YOUR ASSIGNMENT.
Can you pull out each line of the data below that includes the word "جبال"?

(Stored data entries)
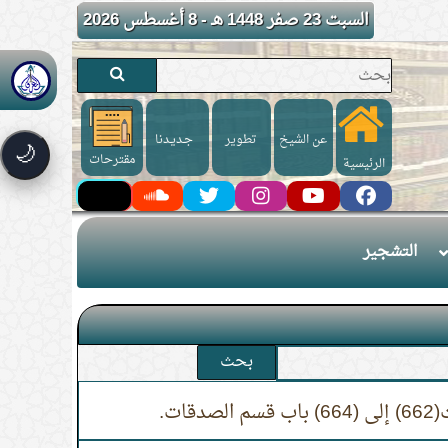
السبت 23 صفر 1448 هـ - 8 أغسطس 2026
عن الشيخ
تطوير
جـديـدنا
🌙
مقترحات
الرئيسية
التشجير
بحث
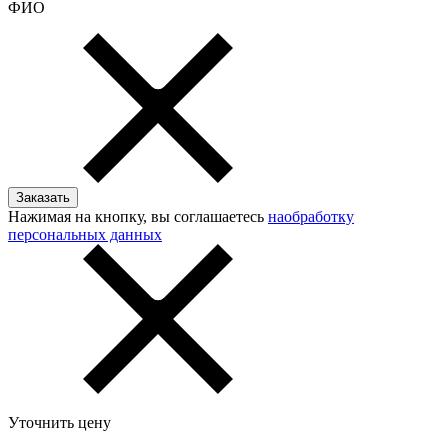
ФИО
Нажимая на кнопку, вы соглашаетесь
наобработку
персональных данных
Уточнить цену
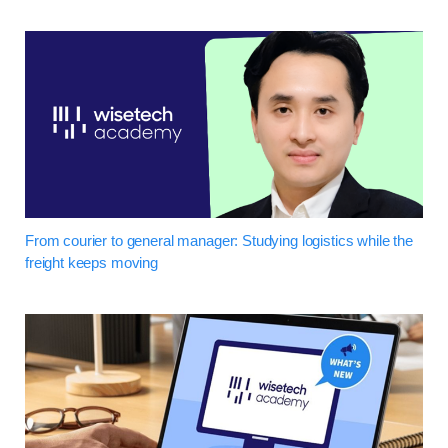
From courier to general manager: Studying logistics while the
freight keeps moving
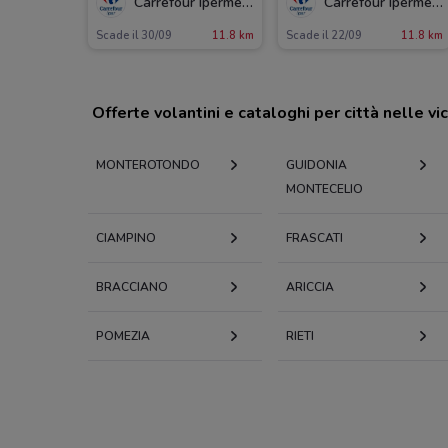
Carrefour Ipermercati
Carrefour Ipermercati
Scade il 30/09
11.8 km
Scade il 22/09
11.8 km
Offerte volantini e cataloghi per città nelle vi
MONTEROTONDO
GUIDONIA
MONTECELIO
CIAMPINO
FRASCATI
BRACCIANO
ARICCIA
POMEZIA
RIETI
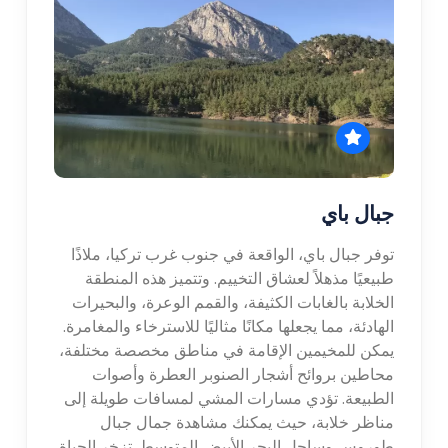
جبال باي
توفر جبال باي، الواقعة في جنوب غرب تركيا، ملاذًا
طبيعيًا مذهلاً لعشاق التخييم. وتتميز هذه المنطقة
الخلابة بالغابات الكثيفة، والقمم الوعرة، والبحيرات
الهادئة، مما يجعلها مكانًا مثاليًا للاسترخاء والمغامرة.
يمكن للمخيمين الإقامة في مناطق مخصصة مختلفة،
محاطين بروائح أشجار الصنوبر العطرة وأصوات
الطبيعة. تؤدي مسارات المشي لمسافات طويلة إلى
مناظر خلابة، حيث يمكنك مشاهدة جمال جبال
طوروس وساحل البحر الأبيض المتوسط. تزخر الحياة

RESPONSE AREA.
جبال باي
توفر جبال باي، الواقعة في جنوب غرب تركيا، ملاذًا
مناظر خلابة، حيث يمكنك مشاهدة جمال جبال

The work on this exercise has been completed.